Infatti, ha spiegato la presidente di Lega Ambiente, Paola Antonioli: "Abbiamo voluto presentare in maniera diversa e ironica la realtà delle cave, sulla base scientifica che caratterizza l'operato di Lega Ambiente". "Il sacco delle Apuane" è un progetto video, che si articola in tre proiezioni.

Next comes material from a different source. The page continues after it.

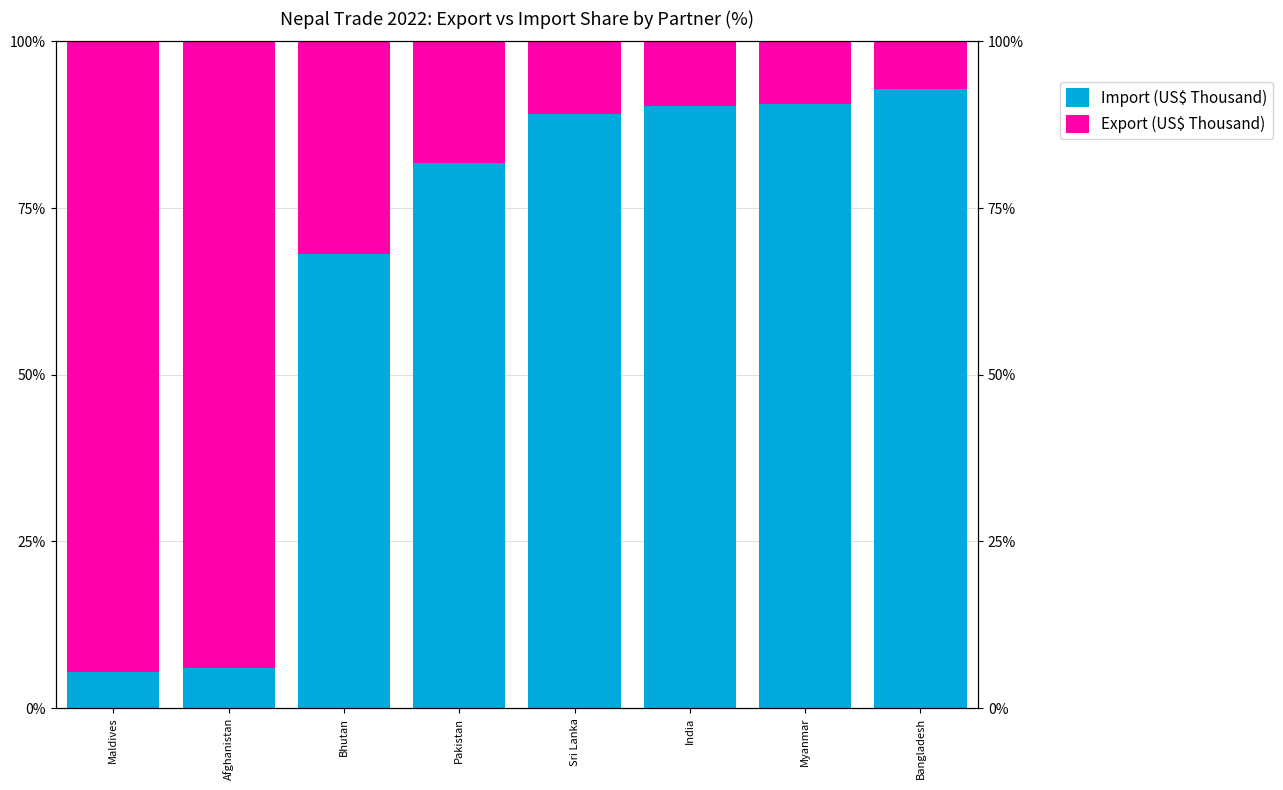

Read the Export (US$ Thousand) value at Myanmar.

9.5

Questa mattina, presso il "Palco 38" a Carrara, è stato presentato il primo episodio, intitolato "Il blocco, il monte e il detrito."

Il tema toccato da questo video è proprio la questione dei detriti e viene affrontata dal punto di vista degli ultimi piani comunali e regionali approvati, in particolare l'articolo 13. Il video è stato realizzato da Matteo Procuranti di La Gora production che ha spiegato: "L'idea è stata di ragionare Carrara come una città  di frontiera, come una città del west, e abbiamo deciso di raccontare l'escavazione del monte in questa metafora."

"Le immagini di questo video - ha continuato il realizzatore del progetto video- non sono narrative, ma evocative, non vedrete mai un'immagine delle cave come siamo abituati a vedere in cartolina." Dopo una prima parte introduttiva  dello scenario delle Alpi Apuane, viene mostrata, in chiave ironica, l'arrivo di Omya nel panorama dell'estrazione del marmo e come l'articolo 13, che limitava l'estrazione di scaglie, è stato imbottito di commi che hanno finito per portare a consentire la presenza di cave che arrivano anche al 90/95% di detriti.

Paola Antonioli, di Lega Ambiente ha affermato: "Presentiamo questi video, per percorrere una strada un po' nuova. La devastazione delle montagne è diventata quasi inarrestabile e noi continuiamo a battagliare perché la devastazione si fermi. Tutto questo ha trasformato Carrara in un distretto minerario."

Il video in questione sarà pubblicato ufficialmente domani, sui canali social dei realizzatori e sarà condivisibile da tutti.